Using a filter, one can further zoom in on the cytoplasmic rings by reducting the data to those particles, for which the rotation transporting their orientation 

to that of a neighboring one is close to being a rotation around the intrinsic z-axis.

Furthermore, a focus on the eight-fold symmetry of the NPC is implemented in the form of restrictions on the geodesic distance in radians. It is restricted to what is expected for the relative orientation between neighboring SUs i, i+1 (2pi/8), with some room for noise.

In [None]:
max_angle = np.degrees(0.5) # tolerance

z_axis_filtered = tango.AxisRot(twist_desc= cylinder_supp.support, max_angle= max_angle)

# focus on required eight-fold symmetry of the CR.

df = z_axis_filtered.filter.df.copy()

# By removing the comment in the line of code below, SUs which are included which have a relative orientation close to 4pi/8, which is expected for SUs i, i+2.
df = df[((df['geodesic_distance_rad'] > 0.7) & (df['geodesic_distance_rad'] < 0.9))] # | ((df['geodesic_distance_rad'] > 1.4) & (df['geodesic_distance_rad'] < 1.7))]

# update the descriptor's data frame in order to use the built-in methods more easily.

z_axis_filtered.filter.df = df

Intersecting supports can be deduced from a data frame by treating subtomogram ids as nodes in a graph and connecting them whenever they form a 'qp_id'--'nn_id'--pair in a given row of that data frame.

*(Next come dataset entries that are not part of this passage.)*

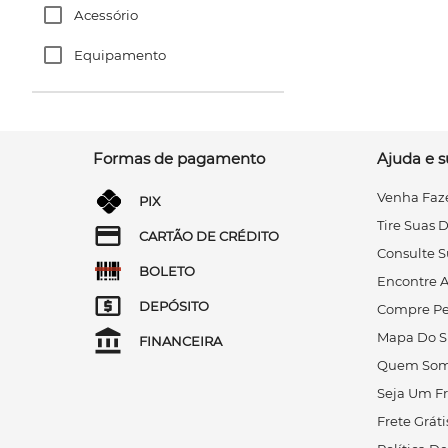
Acessório
Equipamento
Formas de pagamento
Ajuda e s
Venha Faze
PIX
Tire Suas 
CARTÃO DE CRÉDITO
Consulte S
BOLETO
Encontre A
DEPÓSITO
Compre Pe
Mapa Do S
FINANCEIRA
Quem Som
Seja Um F
Frete Gráti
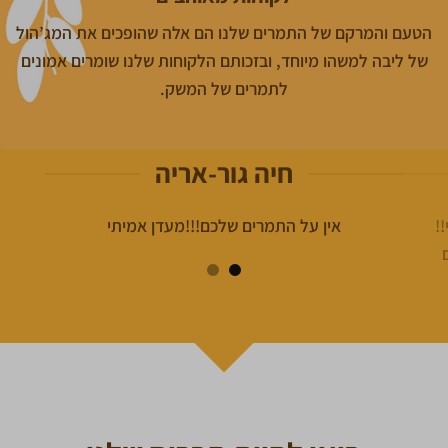
הטעם והמרקם של התמרים שלנו הם אלה שהופכים את המג’הול
של ליבה למשהו מיוחד, ובזכותם הלקוחות שלנו שומרים אמונים
לתמרים של המשק.
חיה גור-אריה
!
אין על התמרים שלכם!!!מעדן אמיתי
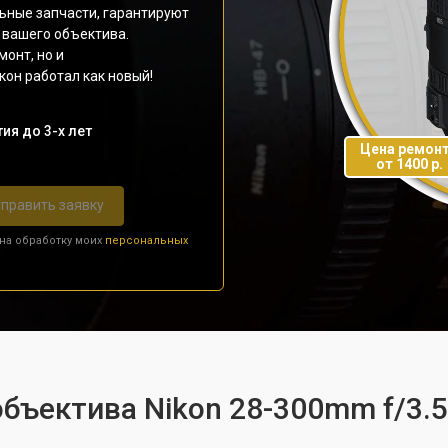
ьные запчасти, гарантируют
 вашего объектива.
монт, но и
он работал как новый!
ия до 3-х лет
Цена ремон
от 1400 р.
править заявку
 на обработку моих
персональных
бъектива Nikon 28-300mm f/3.5-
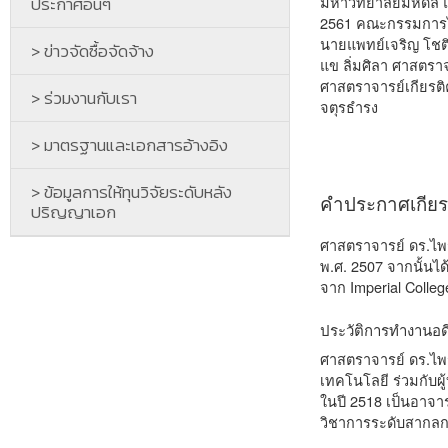
ประกาศอื่นๆ
มหาวิทยาลัยมหิดล 
2561 คณะกรรมการได้
นายแพทย์เจริญ โชติ
> ข่าวจัดซื้อจัดจ้าง
แข ลิ่มศิลา ศาสตราจ
ศาสตราจารย์เกียรต
> ร่วมงานกับเรา
จตุรธำรง
> มาตรฐานและเอกสารอ้างอิง
> ข้อมูลการให้ทุนวิจัยระดับหลัง
คำประกาศเกียรต
ปริญญาเอก
ศาสตราจารย์ ดร.ไพ
พ.ศ. 2507 จากนั้นได
จาก Imperial Coll
ประวัติการทำงานอด
ศาสตราจารย์ ดร.ไพร
เทคโนโลยี ร่วมกับผ
ในปี 2518 เป็นอาจา
วิชาการระดับสากลกว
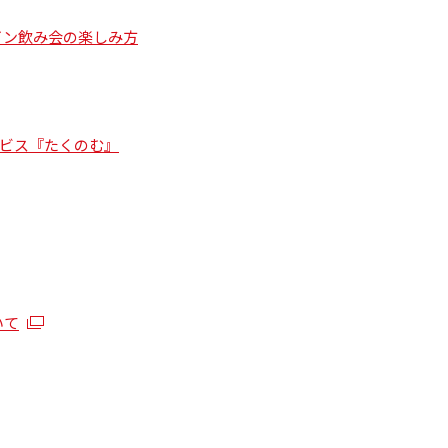
ライン飲み会の楽しみ方
ビス『たくのむ』
いて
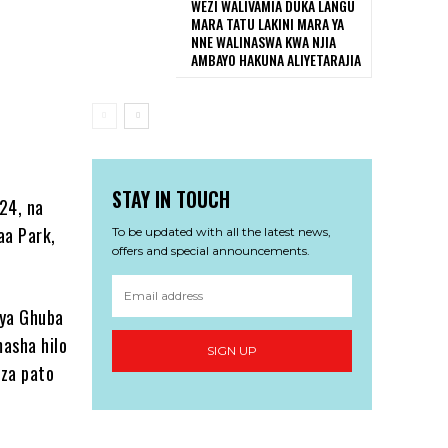
WEZI WALIVAMIA DUKA LANGU
MARA TATU LAKINI MARA YA
NNE WALINASWA KWA NJIA
AMBAYO HAKUNA ALIYETARAJIA
STAY IN TOUCH
24, na
aa Park,
To be updated with all the latest news,
offers and special announcements.
 ya Ghuba
asha hilo
SIGN UP
eza pato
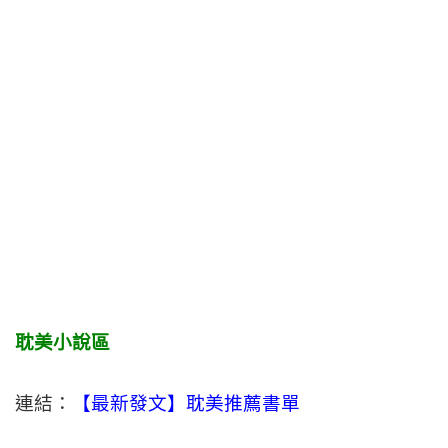
耽美小說區
連結：
【最新發文】耽美推薦書單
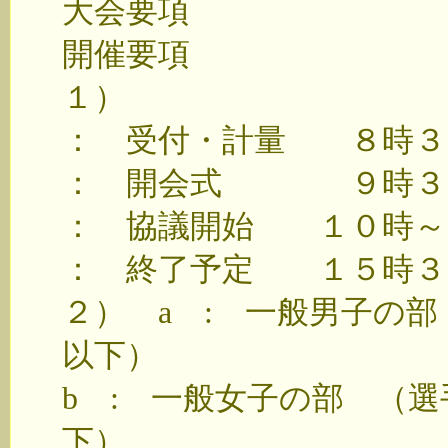
大会要項
開催要項
１）
： 受付・計量 ８時３
： 開会式 ９時３
： 協議開始 １０時～
： 終了予定 １５時３
２） a : 一般男子の
以下）
b : 一般女子の部 （
下）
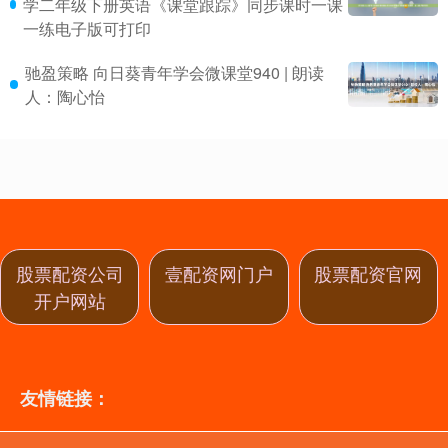
学二年级下册英语《课堂跟踪》同步课时一课
一练电子版可打印
驰盈策略 向日葵青年学会微课堂940 | 朗读
人：陶心怡
股票配资公司
壹配资网门户
股票配资官网
开户网站
友情链接：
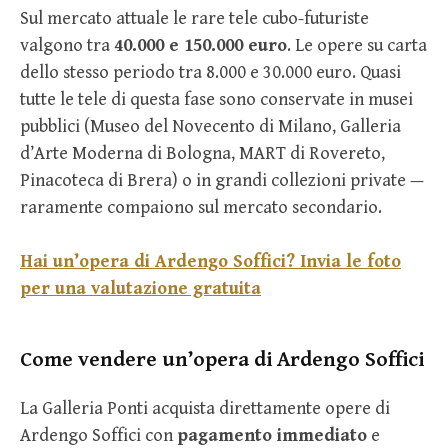
Sul mercato attuale le rare tele cubo-futuriste
valgono tra
40.000 e 150.000 euro
. Le opere su carta
dello stesso periodo tra 8.000 e 30.000 euro. Quasi
tutte le tele di questa fase sono conservate in musei
pubblici (Museo del Novecento di Milano, Galleria
d’Arte Moderna di Bologna, MART di Rovereto,
Pinacoteca di Brera) o in grandi collezioni private —
raramente compaiono sul mercato secondario.
Hai un’opera di Ardengo Soffici? Invia le foto
per una valutazione gratuita
Come vendere un’opera di Ardengo Soffici
La Galleria Ponti acquista direttamente opere di
Ardengo Soffici con
pagamento immediato
e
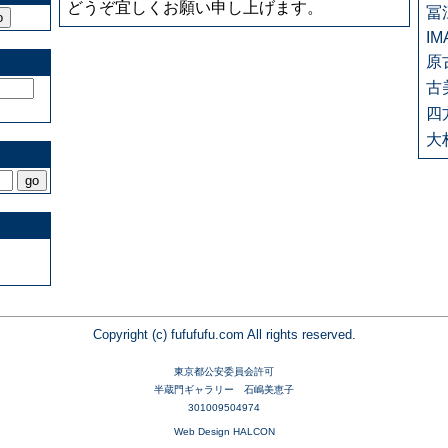
どうぞ宜しくお願い申し上げます。
冨
IM
原
古
四
大
Copyright (c) fufufufu.com All rights reserved.
東京都公安委員会許可
半蔵門ギャラリー 石嶋美恵子
301009504974
Web Design HALCON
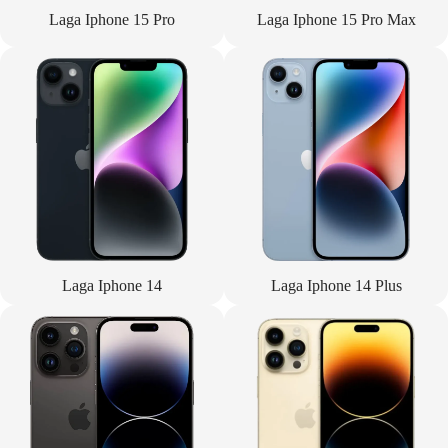
Laga Iphone 15 Pro
Laga Iphone 15 Pro Max
Laga Iphone 14
Laga Iphone 14 Plus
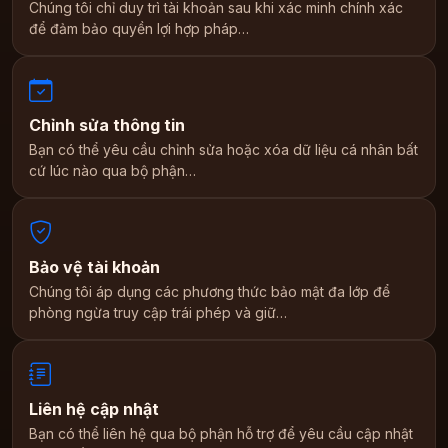
Chúng tôi chỉ duy trì tài khoản sau khi xác minh chính xác
để đảm bảo quyền lợi hợp pháp…
Chỉnh sửa thông tin
Bạn có thể yêu cầu chỉnh sửa hoặc xóa dữ liệu cá nhân bất
cứ lúc nào qua bộ phận…
Bảo vệ tài khoản
Chúng tôi áp dụng các phương thức bảo mật đa lớp để
phòng ngừa truy cập trái phép và giữ…
Liên hệ cập nhật
Bạn có thể liên hệ qua bộ phận hỗ trợ để yêu cầu cập nhật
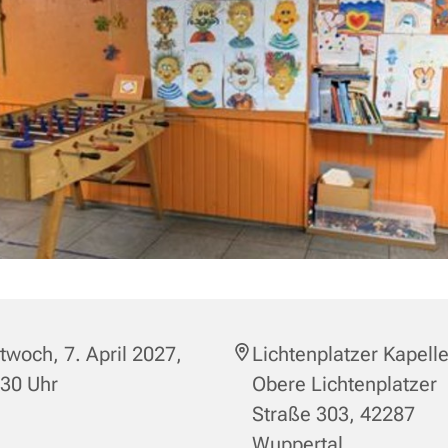
twoch, 7. April 2027,
Lichtenplatzer Kapelle
:30 Uhr
Obere Lichtenplatzer
Straße 303, 42287
Wuppertal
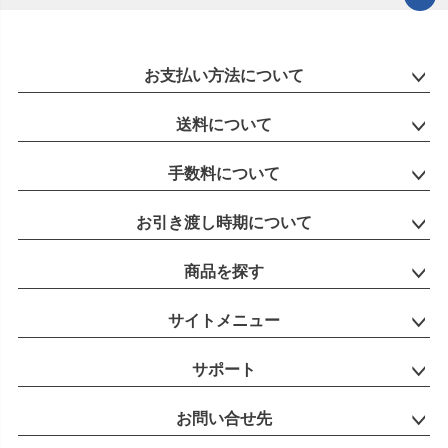
ペー
ジト
ップ
お支払い方法について
へ
送料について
手数料について
お引き渡し時期について
商品を探す
サイトメニュー
サポート
お問い合せ先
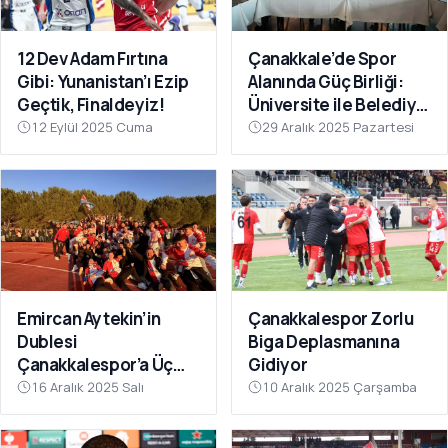
12 Dev Adam Fırtına
Çanakkale’de Spor
Gibi: Yunanistan’ı Ezip
Alanında Güç Birliği:
Geçtik, Finaldeyiz!
Üniversite ile Belediye
Kulüpleri İş Birliği Yaptı
12 Eylül 2025 Cuma
29 Aralık 2025 Pazartesi
Emircan Aytekin’in
Çanakkalespor Zorlu
Dublesi
Biga Deplasmanına
Çanakkalespor’a Üç
Gidiyor
Puanı Getirdi
16 Aralık 2025 Salı
10 Aralık 2025 Çarşamba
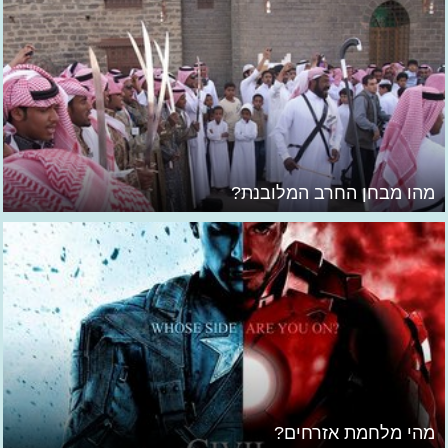
מהו מבחן החרב המלובנת?
מהי מלחמת אזרחים?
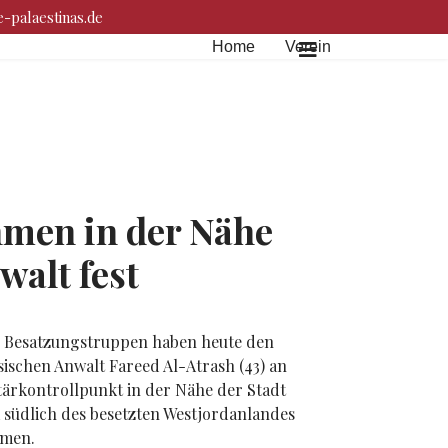
-palaestinas.de
Home
Verein
hmen in der Nähe
walt fest
e Besatzungstruppen haben heute den
sischen Anwalt Fareed Al-Atrash (43) an
tärkontrollpunkt in der Nähe der Stadt
südlich des besetzten Westjordanlandes
men.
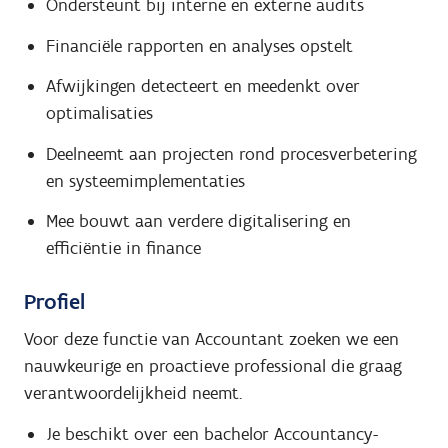
Ondersteunt bij interne en externe audits
Financiële rapporten en analyses opstelt
Afwijkingen detecteert en meedenkt over
optimalisaties
Deelneemt aan projecten rond procesverbetering
en systeemimplementaties
Mee bouwt aan verdere digitalisering en
efficiëntie in finance
Profiel
Voor deze functie van Accountant zoeken we een
nauwkeurige en proactieve professional die graag
verantwoordelijkheid neemt.
Je beschikt over een bachelor Accountancy-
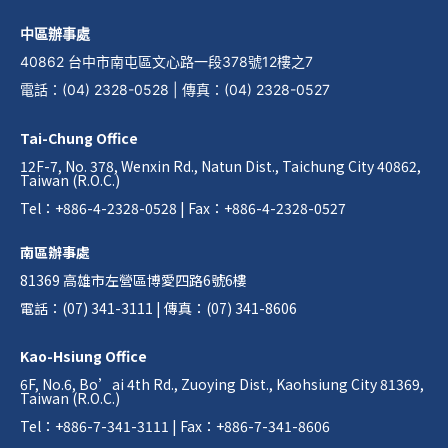
中區辦事處
40862 台中市南屯區文心路一段378號12樓之7
電話
：
(04) 2328-0528
|
傳真
：
(04) 2328-0527
Tai-Chung Office
12F-7, No. 378, Wenxin Rd., Natun Dist., Taichung City 40862,
Taiwan (R.O.C.)
Tel：+886-4-2328-0528 | Fax：+886-4-2328-0527
南區辦事處
81369 高雄市左營區博愛四路6號6樓
電話：(07) 341-3111 | 傳真：(07) 341-8606
Kao-Hsiung Office
6F, No.6, Bo’ai 4th Rd., Zuoying Dist., Kaohsiung City 81369,
Taiwan (R.O.C.)
Tel：+886-7-341-3111 | Fax：+886-7-341-8606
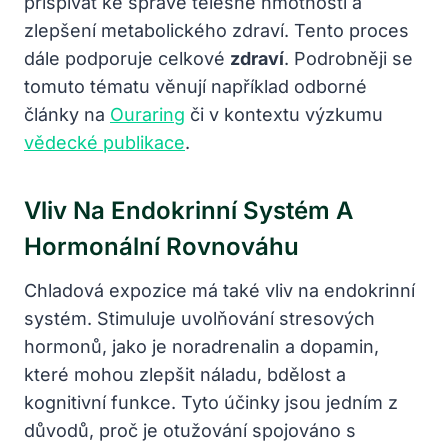
přispívat ke správě tělesné hmotnosti a
zlepšení metabolického zdraví. Tento proces
dále podporuje celkové
zdraví
. Podrobněji se
tomuto tématu věnují například odborné
články na
Ouraring
či v kontextu výzkumu
vědecké publikace
.
Vliv Na Endokrinní Systém A
Hormonální Rovnováhu
Chladová expozice má také vliv na endokrinní
systém. Stimuluje uvolňování stresových
hormonů, jako je noradrenalin a dopamin,
které mohou zlepšit náladu, bdělost a
kognitivní funkce. Tyto účinky jsou jedním z
důvodů, proč je otužování spojováno s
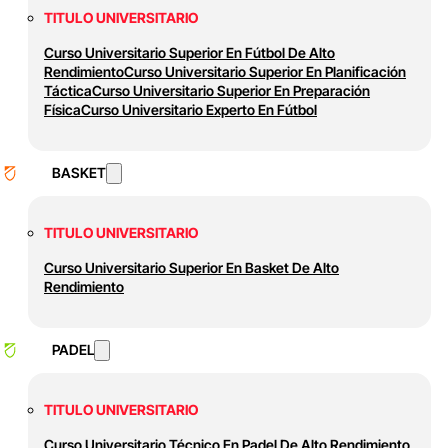
TITULO UNIVERSITARIO
Curso Universitario Superior En Fútbol De Alto
Rendimiento
Curso Universitario Superior En Planificación
Táctica
Curso Universitario Superior En Preparación
Física
Curso Universitario Experto En Fútbol
BASKET
TITULO UNIVERSITARIO
Curso Universitario Superior En Basket De Alto
Rendimiento
PADEL
TITULO UNIVERSITARIO
Curso Universitario Técnico En Padel De Alto Rendimiento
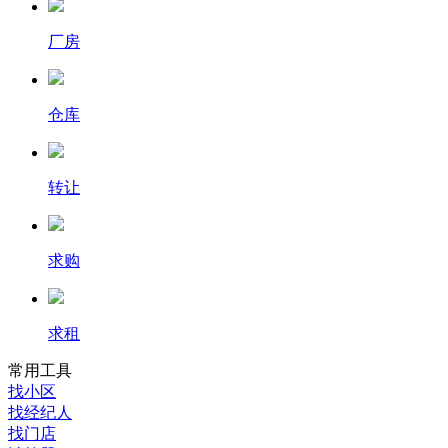
厂房
仓库
转让
求购
求租
常用工具
找小区
找经纪人
找门店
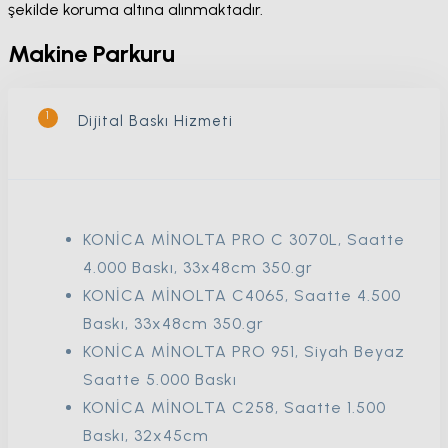
şekilde koruma altına alınmaktadır.
Makine Parkuru
1
Dijital Baskı Hizmeti
KONİCA MİNOLTA PRO C 3070L, Saatte
4.000 Baskı, 33x48cm 350.gr
KONİCA MİNOLTA C4065, Saatte 4.500
Baskı, 33x48cm 350.gr
KONİCA MİNOLTA PRO 951, Siyah Beyaz
Saatte 5.000 Baskı
KONİCA MİNOLTA C258, Saatte 1.500
Baskı, 32x45cm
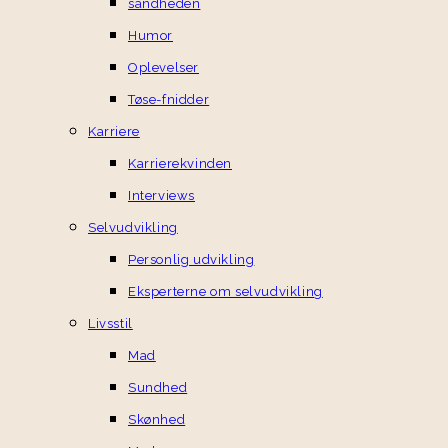
sandheden
Humor
Oplevelser
Tøse-fnidder
Karriere
Karrierekvinden
Interviews
Selvudvikling
Personlig udvikling
Eksperterne om selvudvikling
Livsstil
Mad
Sundhed
Skønhed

The resulting graph decomposes into connected components which are computed from a twist descriptor using the proximity clustering method.

Here, it is applied to the most recent cleaning results. The parameter size_connected_components represents a lower bound for the amount of particles (nodes) per connected component.

This is chosen as 3, meaning that data is grouped into a CR if there are at least 3 SU in the same connected component.

In [31]:
S = z_axis_filtered.filter.proximity_clustering(size_connected_components= 3)

Each connected component is a networkx Graph object, the nodes of which are subtomogram ids, which can be used to get subsets of the input motivelist in order to label that sublist, before concatenating them into the output motive list.

In [None]:
out_motl = cryomotl.Motl()

for i, G in enumerate(S):

    subtomo_indices = list(set(G.nodes()))

    sub_motl = vis_motl.get_motl_subset(subtomo_indices, feature_id= 'subtomo_id')

    sub_motl.df['geom1'] = i * np.ones(sub_motl.df['geom1'].shape[0])

    out_motl = out_motl + sub_motl

out_motl.write_out('cr_components_tutorial.em')